@hackage aivika5.8

A multi-method simulation library

Aivika is a discrete event simulation (DES) framework with support of activity-oriented, event-oriented and process-oriented paradigms. It supports resource preemption and other improved simulation techniques. There is also a partial support of system dynamics and agent-based modelling. All the complexity is hidden under easy-to-use computations.

The represented package is a basic simulation library optimized for sequential execution. There are also packages for nested and parallel distributed simulation.

The library has the following features:

  • allows defining recursive stochastic differential equations of system dynamics (unordered as in maths via the recursive do-notation);

  • supports the event-driven paradigm of DES as a basis for implementing other paradigms;

  • supports extensively the process-oriented paradigm of DES with an ability to resume, suspend and cancel the discontinuous processes;

  • allows working with the resources based on specified queue strategies (FCFS/FIFO, LCFS/LIFO, SIRO, static priorities and so on);

  • allows customizing the unbounded and bounded queues based on strategies too;

  • supports the resource preemption;

  • allows defining a queue network based on streams of data (transacts);

  • allows using a GPSS-like DSL with help of the additional library;

  • allows simulating circuits with recursive links and delays;

  • supports the activity-oriented paradigm of DES;

  • supports basic constructs for the agent-based modeling such as agents, states, timeout and timer handlers;

  • allows creating combined discrete-continuous models as all parts of the library are well integrated and this is reflected directly in the type system;

  • the arrays of simulation variables are inherently supported;

  • supports the Monte-Carlo simulation;

  • the simulation model can depend on external parameters;

  • uses extensively signals for notification;

  • allows gathering statistics in time points;

  • hides technical details in high-level simulation computations (monads, streams and arrows).

The simulation engine itself has minimal dependencies. However, there are additional packages [1, 2] that offer the following features:

  • automating simulation experiments;

  • saving the results in CSV files;

  • plotting the deviation chart by rule 3-sigma, histogram, time series, XY chart;

  • collecting the summary of statistical data;

  • parallel execution of the Monte-Carlo simulation;

  • has an extensible architecture.

The charting package has two interchangeable back-ends [3, 4], where one of them uses Cairo and it creates small PNG images, while another creates more detailed SVG files and it can be used on Windows.

There are also additional packages that allow saving the results of simulation in SQL databases. Then the results can be accessed from other software applications. For example, it can be useful when creating flight simulators in other programming languages such as C# or Java.

Moreover, the method was generalized [5] and applied to nested simulation [6] and parallel distributed simulation [7].

The libraries were tested on Linux, Windows and OS X.

The PDF documentation, installation instructions and a more full information about Aivika are available on the the AivikaSoft website [8].

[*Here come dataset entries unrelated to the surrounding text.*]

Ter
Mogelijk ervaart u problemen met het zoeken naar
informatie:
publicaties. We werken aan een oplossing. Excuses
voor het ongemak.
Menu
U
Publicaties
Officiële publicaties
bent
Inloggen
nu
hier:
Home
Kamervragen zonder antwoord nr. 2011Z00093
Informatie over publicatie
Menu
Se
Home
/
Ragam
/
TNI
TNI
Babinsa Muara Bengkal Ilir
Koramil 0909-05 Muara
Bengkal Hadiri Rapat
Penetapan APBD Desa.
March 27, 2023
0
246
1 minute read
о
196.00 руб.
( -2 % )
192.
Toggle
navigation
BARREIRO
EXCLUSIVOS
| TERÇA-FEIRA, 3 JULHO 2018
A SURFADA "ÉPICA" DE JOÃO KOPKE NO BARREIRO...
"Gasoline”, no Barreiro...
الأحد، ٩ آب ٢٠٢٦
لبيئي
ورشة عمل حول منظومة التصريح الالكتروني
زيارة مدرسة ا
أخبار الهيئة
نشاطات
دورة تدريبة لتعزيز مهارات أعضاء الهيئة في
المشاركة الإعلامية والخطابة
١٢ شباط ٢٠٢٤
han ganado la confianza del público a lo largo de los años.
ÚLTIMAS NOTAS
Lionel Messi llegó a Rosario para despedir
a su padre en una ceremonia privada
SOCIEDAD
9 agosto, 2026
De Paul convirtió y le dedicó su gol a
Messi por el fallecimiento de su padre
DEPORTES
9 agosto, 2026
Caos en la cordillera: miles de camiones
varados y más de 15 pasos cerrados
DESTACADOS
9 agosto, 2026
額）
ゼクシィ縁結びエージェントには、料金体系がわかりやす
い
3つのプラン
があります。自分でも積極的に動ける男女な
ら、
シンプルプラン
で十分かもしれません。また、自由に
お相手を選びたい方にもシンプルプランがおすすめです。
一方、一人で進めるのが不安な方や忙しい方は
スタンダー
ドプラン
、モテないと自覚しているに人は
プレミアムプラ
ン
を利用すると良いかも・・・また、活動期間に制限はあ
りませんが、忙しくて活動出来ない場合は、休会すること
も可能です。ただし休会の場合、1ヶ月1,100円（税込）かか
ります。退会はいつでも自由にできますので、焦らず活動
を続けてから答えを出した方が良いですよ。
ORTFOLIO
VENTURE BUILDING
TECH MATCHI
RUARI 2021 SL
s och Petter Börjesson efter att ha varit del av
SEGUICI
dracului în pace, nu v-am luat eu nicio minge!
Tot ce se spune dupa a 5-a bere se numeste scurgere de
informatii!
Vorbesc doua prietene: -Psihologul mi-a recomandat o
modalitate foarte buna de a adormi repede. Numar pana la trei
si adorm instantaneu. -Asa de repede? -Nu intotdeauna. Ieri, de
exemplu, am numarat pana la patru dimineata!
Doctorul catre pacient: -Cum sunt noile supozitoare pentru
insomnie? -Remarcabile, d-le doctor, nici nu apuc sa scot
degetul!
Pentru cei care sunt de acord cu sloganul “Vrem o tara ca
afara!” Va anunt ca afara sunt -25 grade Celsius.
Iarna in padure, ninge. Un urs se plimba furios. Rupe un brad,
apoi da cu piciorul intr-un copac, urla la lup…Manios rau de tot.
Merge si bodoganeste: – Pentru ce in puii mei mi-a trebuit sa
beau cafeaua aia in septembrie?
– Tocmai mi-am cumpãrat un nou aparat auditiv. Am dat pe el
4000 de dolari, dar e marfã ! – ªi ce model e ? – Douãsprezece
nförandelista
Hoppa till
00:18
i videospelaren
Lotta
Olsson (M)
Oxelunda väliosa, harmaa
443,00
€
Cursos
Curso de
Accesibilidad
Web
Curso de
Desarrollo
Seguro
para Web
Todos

[1] http://hackage.haskell.org/package/aivika-experiment

[2] http://hackage.haskell.org/package/aivika-experiment-chart

[3] http://hackage.haskell.org/package/aivika-experiment-cairo

[4] http://hackage.haskell.org/package/aivika-experiment-diagrams

[5] http://hackage.haskell.org/package/aivika-transformers

[6] http://hackage.haskell.org/package/aivika-branches

[7] http://hackage.haskell.org/package/aivika-distributed

[8] http://www.aivikasoft.com

P.S. Aivika is actually a genuine female Mari name which is pronounced with stress on the last syllable.